Après cette saison exceptionnelle avec Benfica, Bihina vient désormais d'ajouter une demi-finale de CAN à son parcours. Et surtout, une qualification pour la Coupe du monde. Avec, en prime, la possibilité d'offrir au Cameroun le premier titre continental de son histoire dans la compétition féminine.

N'Kono, Antoine Bell, Kameni, Onana, Bihina...
En larmes, submergée par l'émotion, Bihina a été portée dans les airs par ses coéquipières au coup de sifflet final de l'arbitre centrale Antsino Twanyanyukwa.
Puis est venu le trophée de meilleure joueuse du match. Elle semblait encore avoir du mal à réaliser.
« C'était une grande journée pour moi. J'ai pu montrer que le Cameroun possède de très bonnes gardiennes. C'est un honneur d'être citée aux côtés de ces grandes gardiennes camerounaises qui ont représenté notre pays au fil des années », explique-t-elle lorsqu'elle évoque l'héritage du poste au Cameroun.
Le nom de Bihina commence désormais à s'inscrire aux côtés de ceux qui ont marqué l'histoire des buts camerounais.
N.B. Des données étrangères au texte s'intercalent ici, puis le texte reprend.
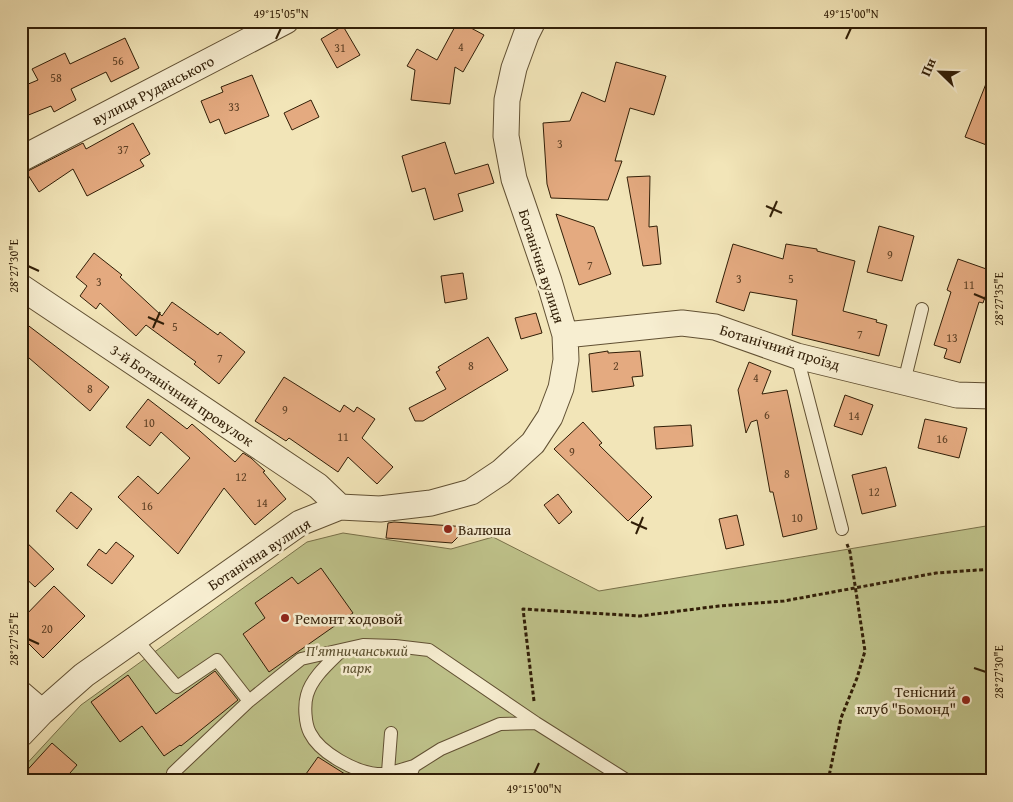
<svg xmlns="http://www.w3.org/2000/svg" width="1013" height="802" font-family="'Gentium Book Plus',serif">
<rect width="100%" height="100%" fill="#f2e5b8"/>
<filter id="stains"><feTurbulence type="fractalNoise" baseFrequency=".004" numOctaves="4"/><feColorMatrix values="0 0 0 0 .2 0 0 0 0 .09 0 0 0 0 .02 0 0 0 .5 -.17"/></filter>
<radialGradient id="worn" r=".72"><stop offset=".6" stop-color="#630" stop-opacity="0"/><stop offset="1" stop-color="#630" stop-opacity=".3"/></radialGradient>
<path fill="#bfc38b" stroke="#787049" d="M 992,525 L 992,781 L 21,781 L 21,770 L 81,705 L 307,542 L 343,533 L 451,549 L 493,537 L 599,591 Z"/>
<path fill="#e4aa80" stroke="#311e07" d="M 458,21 L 484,35 L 463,72 L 455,67 L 450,104 L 411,100 L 415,70 L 407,66 L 417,49 L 437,60 Z
M 343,26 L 360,55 L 337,68 L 321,39 Z
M 125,38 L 139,68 L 111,82 L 106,72 L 71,89 L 76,100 L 54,112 L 51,106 L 21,118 L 21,87 L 38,80 L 32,69 L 65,53 L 70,64 Z
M 616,62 L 666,76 L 654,115 L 630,108 L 615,161 L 622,161 L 608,200 L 551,198 L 547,184 L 543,123 L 570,121 L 582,92 L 605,102 Z
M 991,71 L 992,71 L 992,147 L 965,137 Z
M 252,75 L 269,116 L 225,134 L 219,119 L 210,123 L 201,101 L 223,92 L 221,87 Z
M 311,100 L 319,117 L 292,130 L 284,113 Z
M 133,123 L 150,154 L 140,160 L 144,166 L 87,196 L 73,169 L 39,192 L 26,172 L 83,143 L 86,149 Z
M 445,142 L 455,174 L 488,164 L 494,183 L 458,194 L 463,211 L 434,220 L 425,188 L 412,192 L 402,156 Z
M 650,176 L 649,227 L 657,226 L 661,264 L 643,266 L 627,177 Z
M 556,214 L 594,227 L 611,274 L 579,285 Z
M 879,226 L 914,236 L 902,281 L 867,272 Z
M 733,244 L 783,259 L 786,244 L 817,249 L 817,251 L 855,261 L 843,311 L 877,320 L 876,322 L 887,325 L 879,356 L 792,335 L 797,300 L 750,292 L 744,311 L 716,302 Z
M 94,253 L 122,275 L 120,277 L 162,316 L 172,302 L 218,335 L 220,332 L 245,352 L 219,384 L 194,364 L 196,362 L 146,325 L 136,336 L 100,303 L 96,309 L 80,296 L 87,286 L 76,277 Z
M 958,259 L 992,271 L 992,277 L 983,303 L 979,302 L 960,363 L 944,358 L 947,349 L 934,345 L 951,292 L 947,290 Z
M 463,273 L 467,299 L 445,303 L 441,276 Z
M 536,313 L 542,333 L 521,339 L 515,318 Z
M 21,320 L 109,387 L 90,411 L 21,351 Z
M 488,337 L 508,370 L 423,421 L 415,421 L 409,408 L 446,389 L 436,372 L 440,370 L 438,367 Z
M 608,351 L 608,353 L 640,351 L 643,376 L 632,377 L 634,386 L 592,392 L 589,354 Z
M 749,362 L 771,371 L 762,394 L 787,390 L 817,529 L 783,537 L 773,492 L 770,492 L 757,420 L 751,422 L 746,433 L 738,390 Z
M 284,377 L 340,412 L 344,405 L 354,412 L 357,407 L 375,419 L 362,438 L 393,467 L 377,484 L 348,457 L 338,472 L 289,438 L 286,441 L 255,421 Z
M 845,395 L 873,405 L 862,435 L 834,426 Z
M 148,399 L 187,429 L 192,424 L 235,462 L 243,453 L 251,458 L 265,471 L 263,472 L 286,499 L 255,525 L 224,488 L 178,554 L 118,497 L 138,476 L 158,494 L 190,458 L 161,432 L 150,446 L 126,427 Z
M 925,419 L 967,428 L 959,458 L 918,448 Z
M 583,422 L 602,443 L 599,445 L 652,497 L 628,521 L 554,449 Z
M 691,425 L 693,446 L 656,449 L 654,427 Z
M 886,467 L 896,506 L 862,514 L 852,475 Z
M 71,492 L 92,509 L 77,529 L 56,511 Z
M 558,494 L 572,512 L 559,524 L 544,505 Z
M 737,515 L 744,545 L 726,549 L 719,519 Z
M 394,522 L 468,527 L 452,543 L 386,538 L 388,523 Z
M 21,537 L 54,569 L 35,587 L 21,574 Z
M 116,542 L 134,556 L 112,584 L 87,565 L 99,549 L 106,554 Z
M 321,568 L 353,613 L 269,672 L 243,634 L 265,618 L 255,603 L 292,577 L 298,584 Z
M 54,586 L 85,616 L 43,658 L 21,636 L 21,620 Z
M 215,671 L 238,700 L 181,746 L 180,745 L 164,756 L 142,726 L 120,742 L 91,702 L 128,675 L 156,714 Z
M 52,743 L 77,765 L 63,781 L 21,781 L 21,777 Z
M 318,757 L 356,781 L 301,781 Z"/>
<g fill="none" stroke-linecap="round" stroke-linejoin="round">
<defs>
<path id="service" d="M 797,356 L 842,529
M 904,382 L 922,309
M 135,638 L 177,687 L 217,660 L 249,701
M 342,650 C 329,663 312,677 307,695 C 304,705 305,724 310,733 C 320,753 355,772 377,774 C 388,775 403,769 414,766
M 388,772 L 391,733
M 173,773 L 249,701 L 301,659 L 363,645 L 395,646 L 429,650 L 536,723 L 628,781
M 408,781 L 414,766 L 441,749 L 500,724 L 536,723"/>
<path id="minor" d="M 21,159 L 286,21
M 21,287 L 318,486 L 340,507
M 565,335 L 682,323 L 715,327 L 797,356 L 957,395 L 992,396
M 21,694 L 42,712
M 21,734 L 42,712 L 84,675 L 300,523 L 340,507 L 380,509 L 431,503 L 471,492 L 501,472 L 533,443 L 550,417 L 561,388 L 566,360 L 565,335 L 549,281 L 514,179 L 506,136 L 507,100 L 514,68 L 526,35 L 533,21"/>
</defs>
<use href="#service" stroke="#615033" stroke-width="14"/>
<use href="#minor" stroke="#615033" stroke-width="27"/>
<path stroke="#311e07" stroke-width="3" stroke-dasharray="4 2.5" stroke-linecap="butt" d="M 534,701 L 523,609 L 640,616 L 719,606 L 784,601 L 936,573 L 992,569
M 148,781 L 157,778
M 828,781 L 841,718 L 857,678 L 865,651 L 850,552 L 847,544"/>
<use href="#service" stroke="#f7eed1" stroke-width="12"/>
<use href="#minor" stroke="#f7eed1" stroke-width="25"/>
</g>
<path fill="none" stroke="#311e07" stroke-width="2" d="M 276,39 L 281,28M 846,39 L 851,28M 766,206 L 782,213M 770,217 L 777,201M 28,266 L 39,271M 974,294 L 986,299M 148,317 L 164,324M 153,328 L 160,312M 631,522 L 647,529M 636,534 L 643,517M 28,639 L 39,644M 974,668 L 986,672M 534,774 L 539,763"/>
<g fill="#8f2418" stroke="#f7eed1" stroke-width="2">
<circle cx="448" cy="529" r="5"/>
<circle cx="285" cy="618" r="5"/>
<circle cx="966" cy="700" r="5"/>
</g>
<g text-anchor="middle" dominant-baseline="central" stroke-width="5" stroke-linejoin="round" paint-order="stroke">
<g font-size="12" fill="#5e4125">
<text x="461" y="46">4</text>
<text x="340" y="47">31</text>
<text x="118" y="60">56</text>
<text x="56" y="77">58</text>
<text x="234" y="106">33</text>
<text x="560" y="143">3</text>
<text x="123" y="149">37</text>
<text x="890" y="254">9</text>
<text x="590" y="265">7</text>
<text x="739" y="278">3</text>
<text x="791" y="278">5</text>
<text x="99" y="281">3</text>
<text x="969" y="284">11</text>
<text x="175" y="326">5</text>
<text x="860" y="334">7</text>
<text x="952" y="337">13</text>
<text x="220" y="358">7</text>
<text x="471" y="365">8</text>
<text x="616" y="365">2</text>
<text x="756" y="377">4</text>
<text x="90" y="388">8</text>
<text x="285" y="409">9</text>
<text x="767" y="414">6</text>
<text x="854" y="415">14</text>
<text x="149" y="422">10</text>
<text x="343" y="436">11</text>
<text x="942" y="438">16</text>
<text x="572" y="451">9</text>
<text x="787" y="473">8</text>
<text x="241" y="476">12</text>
<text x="874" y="491">12</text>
<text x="262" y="502">14</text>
<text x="147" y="505">16</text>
<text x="797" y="517">10</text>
<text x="47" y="628">20</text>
</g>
<g font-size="15" fill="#311e07" stroke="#f7eed1">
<text transform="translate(153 90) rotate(-27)">вулиця Руданського</text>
<text transform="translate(542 266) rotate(72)">Ботанічна вулиця</text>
<text transform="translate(780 347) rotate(17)">Ботанічний проїзд</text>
<text transform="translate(182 395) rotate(34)">3-й Ботанічний провулок</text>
<text transform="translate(259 554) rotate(-33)">Ботанічна вулиця</text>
</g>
<g font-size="15" fill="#311e07" stroke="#f7eed1" text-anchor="start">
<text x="458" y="529">Валюша</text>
<text x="295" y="618">Ремонт ходовой</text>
<text x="956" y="691" text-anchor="end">Тенісний<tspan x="956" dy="17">клуб "Бомонд"</tspan></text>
</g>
<g font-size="15" font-style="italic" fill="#5c502f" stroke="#f7eed1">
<text x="357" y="650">П'ятничанський<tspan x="357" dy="17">парк</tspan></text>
</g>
</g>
<rect width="1013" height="802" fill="none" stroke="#f2e5b8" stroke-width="55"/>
<g transform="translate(940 72) rotate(293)" stroke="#f7eed1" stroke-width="4" paint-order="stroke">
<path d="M0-4L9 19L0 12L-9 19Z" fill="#311e07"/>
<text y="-8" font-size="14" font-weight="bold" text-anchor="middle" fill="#311e07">Пн</text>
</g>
<rect x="28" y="28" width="958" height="746" fill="none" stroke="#311e07" stroke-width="2"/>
<g font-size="12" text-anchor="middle" fill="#311e07">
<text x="281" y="18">49°15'05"N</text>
<text x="851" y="18">49°15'00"N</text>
<text transform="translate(14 266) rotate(-90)" y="4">28°27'30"E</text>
<text transform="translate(999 299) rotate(-90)" y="4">28°27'35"E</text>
<text transform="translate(14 639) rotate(-90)" y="4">28°27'25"E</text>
<text transform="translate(999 672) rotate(-90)" y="4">28°27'30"E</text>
<text x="534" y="793">49°15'00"N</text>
</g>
<rect width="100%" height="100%" filter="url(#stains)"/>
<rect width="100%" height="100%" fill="url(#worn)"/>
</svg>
Thomas N'Kono. Joseph-Antoine Bell.
Deux légendes qui ont contribué à installer le Cameroun parmi les grandes nations africaines, notamment lors des titres continentaux de 1984 et 1988. En 1990, en Italie, N'Kono avait encore marqué les esprits en gardant sa cage inviolée face à l'Argentine de Diego Maradona lors du premier match des Lions Indomptables à la Coupe du monde.
La liste est longue : Jacques Songo'o, Carlos Kameni, Alioum Boukar, André Onana, Fabrice Ondoa...
Le Cameroun a toujours produit de grands gardiens. Bihina entend désormais prolonger cette tradition. En travaillant, en restant humble et, surtout, en donnant envie à une nouvelle génération de Camerounaises et de Camerounais de croire en leurs possibilités.
Le prochain défi est déjà là.
Mercredi, à 21 heures, au stade Moulay El Hassan de Rabat, la gardienne camerounaise retrouvera un autre défi de taille : le Maroc, pays hôte et double finaliste de la CAN Féminine.